WHAT YOU HAVE TO DO |
From the records below, take each line where the string "buchen" shows up and copy it.
---- EXERCISE DATA
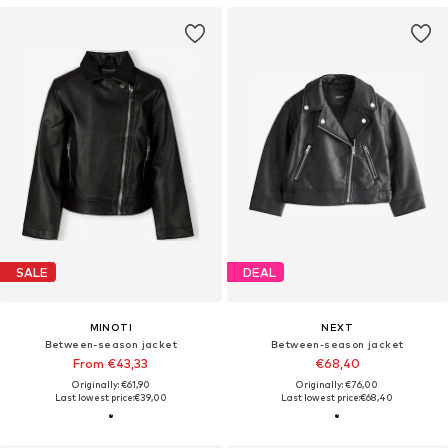
SALE
DEAL
MINOTI
NEXT
Between-season jacket
Between-season jacket
From €43,33
€68,40
Originally: €61,90
Originally: €76,00
Last lowest price:
€39,00
Last lowest price:
€68,40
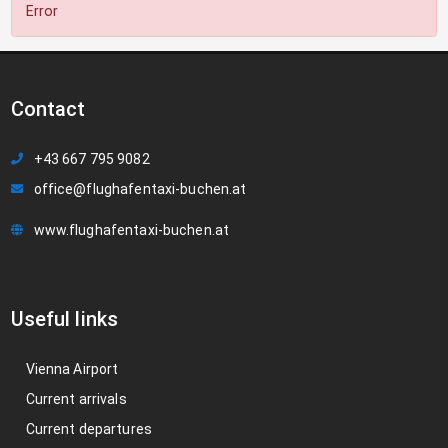
Error
Contact
+43 667 795 9082
office@flughafentaxi-buchen.at
www.flughafentaxi-buchen.at
Useful links
Vienna Airport
Current arrivals
Current departures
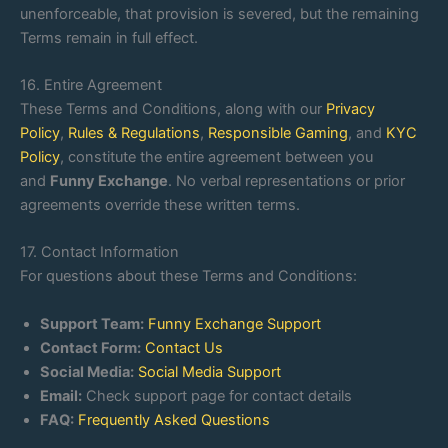
unenforceable, that provision is severed, but the remaining
Terms remain in full effect.
16. Entire Agreement
These Terms and Conditions, along with our
Privacy
Policy
,
Rules & Regulations
,
Responsible Gaming
, and
KYC
Policy
, constitute the entire agreement between you
and
Funny Exchange
. No verbal representations or prior
agreements override these written terms.
17. Contact Information
For questions about these Terms and Conditions:
Support Team:
Funny Exchange Support
Contact Form:
Contact Us
Social Media:
Social Media Support
Email:
Check support page for contact details
FAQ:
Frequently Asked Questions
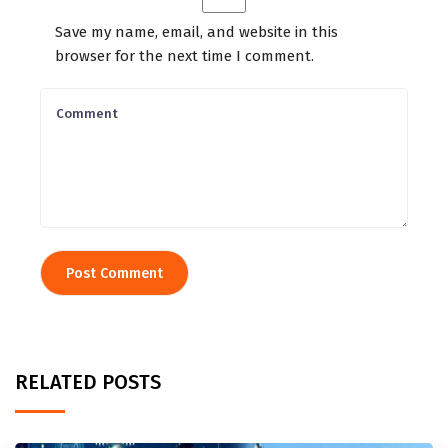
Save my name, email, and website in this
browser for the next time I comment.
RELATED POSTS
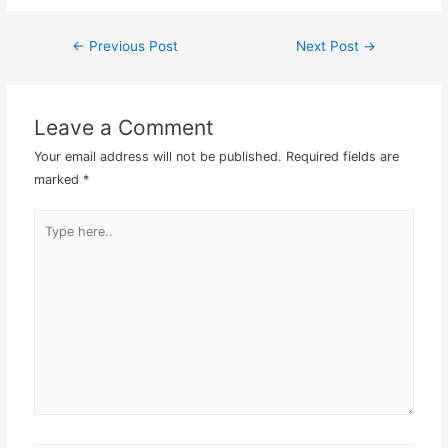
Masterbatch which Japan
HQ has developed does
←
Previous Post
Next Post
→
Post
not seem to have much…
navigation
Leave a Comment
Your email address will not be published.
Required fields are
marked
*
Type
here..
--------
FINAL ANSWER |
office@flughafentaxi-buchen.at
www.flughafentaxi-buchen.at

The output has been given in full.